Admettons que j'ai un groupe plutôt orienté metal/post-hardcore/noise qui peut rentrer dans la ligne éditoriale du Division Records, comment dois-je m'y prendre pour sortir mon disque chez vous sans avoir à accepter des faveurs sexuelles ? Plus sérieusement, comment ça se passe depuis le premier contact jusqu'à la livraison finale des disques ?
D : C'est déjà mal engagé comme projet, ne pas accepter de faveurs, supplices ou tortures sexuelles est un fait éliminatoire !!! Mais bon disons que tu acceptes tout ça etc... etc. dans un premier temps il faut que le disque nous plaise ( pas obligatoirement aux 5 personnes... la majorité gagne) cela va de soi sinon on le sort pas.
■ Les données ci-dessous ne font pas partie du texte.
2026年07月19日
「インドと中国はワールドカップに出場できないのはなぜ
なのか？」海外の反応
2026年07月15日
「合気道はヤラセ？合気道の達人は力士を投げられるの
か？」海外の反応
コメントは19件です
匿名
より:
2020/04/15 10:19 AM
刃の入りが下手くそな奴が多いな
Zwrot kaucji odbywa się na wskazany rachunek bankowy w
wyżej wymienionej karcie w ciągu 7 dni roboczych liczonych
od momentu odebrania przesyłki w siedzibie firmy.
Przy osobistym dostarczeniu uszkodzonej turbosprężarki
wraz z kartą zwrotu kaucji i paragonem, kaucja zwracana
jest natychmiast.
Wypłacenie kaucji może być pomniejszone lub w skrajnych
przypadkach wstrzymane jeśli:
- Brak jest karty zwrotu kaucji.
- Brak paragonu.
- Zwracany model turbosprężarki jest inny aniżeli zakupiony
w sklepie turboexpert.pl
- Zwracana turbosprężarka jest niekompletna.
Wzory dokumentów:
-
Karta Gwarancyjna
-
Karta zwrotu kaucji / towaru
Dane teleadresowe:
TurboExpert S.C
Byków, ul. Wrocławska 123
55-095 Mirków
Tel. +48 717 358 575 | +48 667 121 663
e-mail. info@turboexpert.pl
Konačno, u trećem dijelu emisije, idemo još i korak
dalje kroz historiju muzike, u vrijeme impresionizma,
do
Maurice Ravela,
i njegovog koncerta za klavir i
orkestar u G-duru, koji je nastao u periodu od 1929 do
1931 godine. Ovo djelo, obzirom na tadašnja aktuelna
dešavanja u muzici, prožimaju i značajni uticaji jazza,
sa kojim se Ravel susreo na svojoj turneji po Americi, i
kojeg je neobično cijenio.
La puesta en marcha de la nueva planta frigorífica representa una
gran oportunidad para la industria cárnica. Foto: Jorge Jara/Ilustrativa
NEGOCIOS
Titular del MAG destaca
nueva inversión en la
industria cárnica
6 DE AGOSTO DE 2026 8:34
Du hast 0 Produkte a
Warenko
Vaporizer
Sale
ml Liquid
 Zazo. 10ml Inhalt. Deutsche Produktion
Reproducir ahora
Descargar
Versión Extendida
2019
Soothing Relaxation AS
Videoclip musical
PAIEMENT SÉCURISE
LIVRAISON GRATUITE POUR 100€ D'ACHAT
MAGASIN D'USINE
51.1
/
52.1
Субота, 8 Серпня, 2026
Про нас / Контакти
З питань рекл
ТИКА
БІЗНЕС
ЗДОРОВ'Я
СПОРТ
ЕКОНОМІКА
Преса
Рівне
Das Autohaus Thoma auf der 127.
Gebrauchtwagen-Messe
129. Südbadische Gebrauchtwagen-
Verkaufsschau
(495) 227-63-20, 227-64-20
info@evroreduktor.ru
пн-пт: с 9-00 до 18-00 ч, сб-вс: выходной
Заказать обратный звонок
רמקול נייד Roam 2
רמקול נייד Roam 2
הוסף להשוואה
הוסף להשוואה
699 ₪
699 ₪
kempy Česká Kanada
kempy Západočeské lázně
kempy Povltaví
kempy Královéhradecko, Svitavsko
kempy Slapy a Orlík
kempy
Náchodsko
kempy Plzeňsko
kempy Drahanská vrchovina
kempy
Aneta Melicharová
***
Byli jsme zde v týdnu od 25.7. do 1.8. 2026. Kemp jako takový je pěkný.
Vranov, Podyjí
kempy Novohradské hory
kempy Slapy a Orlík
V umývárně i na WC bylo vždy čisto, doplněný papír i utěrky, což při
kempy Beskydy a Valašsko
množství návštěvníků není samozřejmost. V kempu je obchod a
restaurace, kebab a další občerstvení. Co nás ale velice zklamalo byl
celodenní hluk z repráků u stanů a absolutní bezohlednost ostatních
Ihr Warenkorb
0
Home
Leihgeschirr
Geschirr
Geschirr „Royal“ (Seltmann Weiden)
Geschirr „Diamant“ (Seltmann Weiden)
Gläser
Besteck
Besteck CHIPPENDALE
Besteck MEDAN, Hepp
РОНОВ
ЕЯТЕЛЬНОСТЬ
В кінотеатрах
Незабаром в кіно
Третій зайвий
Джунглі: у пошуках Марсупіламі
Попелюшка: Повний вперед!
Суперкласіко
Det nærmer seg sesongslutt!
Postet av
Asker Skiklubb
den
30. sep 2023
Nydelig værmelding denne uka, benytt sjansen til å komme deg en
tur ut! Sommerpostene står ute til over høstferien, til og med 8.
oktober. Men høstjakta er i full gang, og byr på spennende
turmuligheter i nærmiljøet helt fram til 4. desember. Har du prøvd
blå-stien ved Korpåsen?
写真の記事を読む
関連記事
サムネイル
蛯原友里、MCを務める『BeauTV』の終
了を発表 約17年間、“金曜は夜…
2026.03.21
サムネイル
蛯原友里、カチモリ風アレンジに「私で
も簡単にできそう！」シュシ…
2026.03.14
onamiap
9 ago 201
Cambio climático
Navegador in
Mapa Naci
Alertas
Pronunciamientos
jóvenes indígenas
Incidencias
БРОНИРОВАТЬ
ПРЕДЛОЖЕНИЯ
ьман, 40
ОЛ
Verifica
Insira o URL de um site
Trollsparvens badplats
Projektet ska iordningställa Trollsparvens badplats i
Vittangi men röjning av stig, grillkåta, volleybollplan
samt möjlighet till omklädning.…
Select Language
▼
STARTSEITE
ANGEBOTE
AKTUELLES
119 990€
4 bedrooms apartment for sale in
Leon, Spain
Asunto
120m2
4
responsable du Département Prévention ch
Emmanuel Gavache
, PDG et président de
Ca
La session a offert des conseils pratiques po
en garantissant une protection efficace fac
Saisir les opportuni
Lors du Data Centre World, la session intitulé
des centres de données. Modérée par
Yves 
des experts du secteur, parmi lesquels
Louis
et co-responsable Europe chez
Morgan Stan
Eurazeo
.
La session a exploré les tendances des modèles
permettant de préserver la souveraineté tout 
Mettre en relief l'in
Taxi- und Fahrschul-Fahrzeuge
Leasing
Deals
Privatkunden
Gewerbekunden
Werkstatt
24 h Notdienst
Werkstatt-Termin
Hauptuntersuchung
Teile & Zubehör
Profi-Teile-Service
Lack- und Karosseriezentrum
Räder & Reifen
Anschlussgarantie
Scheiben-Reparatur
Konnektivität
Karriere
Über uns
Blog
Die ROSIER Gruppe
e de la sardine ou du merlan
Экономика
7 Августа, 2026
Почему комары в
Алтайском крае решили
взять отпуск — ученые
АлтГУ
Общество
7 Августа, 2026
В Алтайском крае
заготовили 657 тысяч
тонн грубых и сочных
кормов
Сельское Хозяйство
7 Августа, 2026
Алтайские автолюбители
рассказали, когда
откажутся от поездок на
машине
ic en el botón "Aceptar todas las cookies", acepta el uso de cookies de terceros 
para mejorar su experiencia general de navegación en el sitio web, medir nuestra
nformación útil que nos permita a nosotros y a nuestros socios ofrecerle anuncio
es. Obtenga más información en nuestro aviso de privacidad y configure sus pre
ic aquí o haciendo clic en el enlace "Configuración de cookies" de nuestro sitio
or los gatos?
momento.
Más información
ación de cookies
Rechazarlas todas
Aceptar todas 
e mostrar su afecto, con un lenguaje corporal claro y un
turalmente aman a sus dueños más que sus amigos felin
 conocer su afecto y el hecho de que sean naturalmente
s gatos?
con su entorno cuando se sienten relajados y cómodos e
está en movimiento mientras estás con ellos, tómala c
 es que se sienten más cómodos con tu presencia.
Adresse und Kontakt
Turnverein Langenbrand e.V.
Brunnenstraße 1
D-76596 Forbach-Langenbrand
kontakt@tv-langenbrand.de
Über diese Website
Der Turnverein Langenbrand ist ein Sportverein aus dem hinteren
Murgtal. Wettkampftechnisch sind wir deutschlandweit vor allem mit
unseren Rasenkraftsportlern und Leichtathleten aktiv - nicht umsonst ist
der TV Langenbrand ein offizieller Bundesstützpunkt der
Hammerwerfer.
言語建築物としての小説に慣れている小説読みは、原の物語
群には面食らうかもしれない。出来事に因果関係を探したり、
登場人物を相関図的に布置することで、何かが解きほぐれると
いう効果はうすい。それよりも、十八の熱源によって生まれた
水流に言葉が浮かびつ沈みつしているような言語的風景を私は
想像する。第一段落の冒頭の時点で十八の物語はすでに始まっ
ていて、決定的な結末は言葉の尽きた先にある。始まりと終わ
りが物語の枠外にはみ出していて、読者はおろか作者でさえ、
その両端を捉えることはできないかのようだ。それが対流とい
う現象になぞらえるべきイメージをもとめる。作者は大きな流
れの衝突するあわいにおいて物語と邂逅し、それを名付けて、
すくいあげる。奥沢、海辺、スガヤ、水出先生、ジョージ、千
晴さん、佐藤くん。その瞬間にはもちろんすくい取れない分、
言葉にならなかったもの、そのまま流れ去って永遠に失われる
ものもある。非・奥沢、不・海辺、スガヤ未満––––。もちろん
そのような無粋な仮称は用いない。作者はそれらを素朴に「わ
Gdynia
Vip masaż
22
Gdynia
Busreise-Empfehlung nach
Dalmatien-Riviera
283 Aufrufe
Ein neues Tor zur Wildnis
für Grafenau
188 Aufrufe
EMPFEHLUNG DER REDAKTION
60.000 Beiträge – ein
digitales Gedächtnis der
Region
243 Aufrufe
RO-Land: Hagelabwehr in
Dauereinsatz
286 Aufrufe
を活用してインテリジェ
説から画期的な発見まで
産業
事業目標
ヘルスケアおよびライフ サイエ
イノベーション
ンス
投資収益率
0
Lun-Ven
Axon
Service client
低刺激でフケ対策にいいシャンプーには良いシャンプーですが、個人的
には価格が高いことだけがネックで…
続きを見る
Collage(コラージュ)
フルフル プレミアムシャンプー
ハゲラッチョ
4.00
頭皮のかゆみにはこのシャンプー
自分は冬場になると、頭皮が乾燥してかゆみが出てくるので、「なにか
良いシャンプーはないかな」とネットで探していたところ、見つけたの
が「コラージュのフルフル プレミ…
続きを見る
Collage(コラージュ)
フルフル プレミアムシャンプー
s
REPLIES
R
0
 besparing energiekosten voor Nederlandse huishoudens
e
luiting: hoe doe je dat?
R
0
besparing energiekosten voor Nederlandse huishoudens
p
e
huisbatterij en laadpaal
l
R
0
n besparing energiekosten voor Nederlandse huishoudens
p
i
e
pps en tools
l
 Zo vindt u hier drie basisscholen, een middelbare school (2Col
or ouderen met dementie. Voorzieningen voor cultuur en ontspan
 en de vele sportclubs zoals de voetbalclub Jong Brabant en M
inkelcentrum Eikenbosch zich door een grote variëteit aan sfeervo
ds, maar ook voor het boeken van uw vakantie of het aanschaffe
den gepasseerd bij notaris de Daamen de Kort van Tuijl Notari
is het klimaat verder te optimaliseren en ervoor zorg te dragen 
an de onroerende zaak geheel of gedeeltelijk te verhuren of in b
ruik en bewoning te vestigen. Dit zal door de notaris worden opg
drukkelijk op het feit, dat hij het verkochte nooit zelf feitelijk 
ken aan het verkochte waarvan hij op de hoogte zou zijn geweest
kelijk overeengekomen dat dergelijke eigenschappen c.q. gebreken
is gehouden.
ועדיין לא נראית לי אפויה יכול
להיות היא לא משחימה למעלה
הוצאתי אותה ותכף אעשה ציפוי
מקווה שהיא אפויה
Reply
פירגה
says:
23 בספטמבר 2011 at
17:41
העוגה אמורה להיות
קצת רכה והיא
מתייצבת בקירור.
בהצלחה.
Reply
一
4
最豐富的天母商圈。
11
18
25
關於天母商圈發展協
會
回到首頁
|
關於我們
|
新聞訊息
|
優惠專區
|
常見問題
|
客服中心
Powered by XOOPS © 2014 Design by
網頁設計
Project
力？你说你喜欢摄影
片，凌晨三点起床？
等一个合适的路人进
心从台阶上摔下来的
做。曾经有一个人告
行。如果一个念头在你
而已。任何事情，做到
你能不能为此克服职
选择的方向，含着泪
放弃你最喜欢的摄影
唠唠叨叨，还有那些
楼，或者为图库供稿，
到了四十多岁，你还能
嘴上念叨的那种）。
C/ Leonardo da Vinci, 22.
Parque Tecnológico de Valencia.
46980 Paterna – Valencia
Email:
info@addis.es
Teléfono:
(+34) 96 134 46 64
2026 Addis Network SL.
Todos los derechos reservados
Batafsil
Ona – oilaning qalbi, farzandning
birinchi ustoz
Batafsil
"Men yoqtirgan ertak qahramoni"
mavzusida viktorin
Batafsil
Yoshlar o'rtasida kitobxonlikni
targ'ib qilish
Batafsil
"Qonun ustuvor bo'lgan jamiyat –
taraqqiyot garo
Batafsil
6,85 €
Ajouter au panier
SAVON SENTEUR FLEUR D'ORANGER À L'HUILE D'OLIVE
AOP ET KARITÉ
Logique me diras-tu. Bref. Une première discussion de sortie s'engage, il faut que l'on soit proche du groupe pour connaître leurs envies pour leur sortie, format de pochette, artwork, délai. Suite à ça, on établie un planning de sortie de promo et distribution en essayant de s'y tenir. Une fois le disque dehors on fait un suivi promo continu et on espère que le groupe puisse faire moults concerts afin de promouvoir sa sortie.

L'avenir plus ou moins proche de Division Records, c'est quoi ? J'imagine que vous allez relancer le site web du label avec le shop (?). En terme de quantité, vous avez une idée du nombre de sorties que vous espérer réaliser à dans le futur ou pas ?
S : En effet, on va relancer le site et le shop. D'ailleurs, pour l'instant, il est possible de passer des commandes sans problèmes via l'adresse : info@divisionrecords.com. On est aussi en pour-parler avec des distributeurs pour d'autres pays européens.
Aucune idée des prochaines sorties, pas de plan défini, on marche au coup de cœur... ou de burnes plutôt.

Quelque chose à rajouter avant qu'on ferme ?
D&S : Rien de spécial sinon merci pour ton boulot.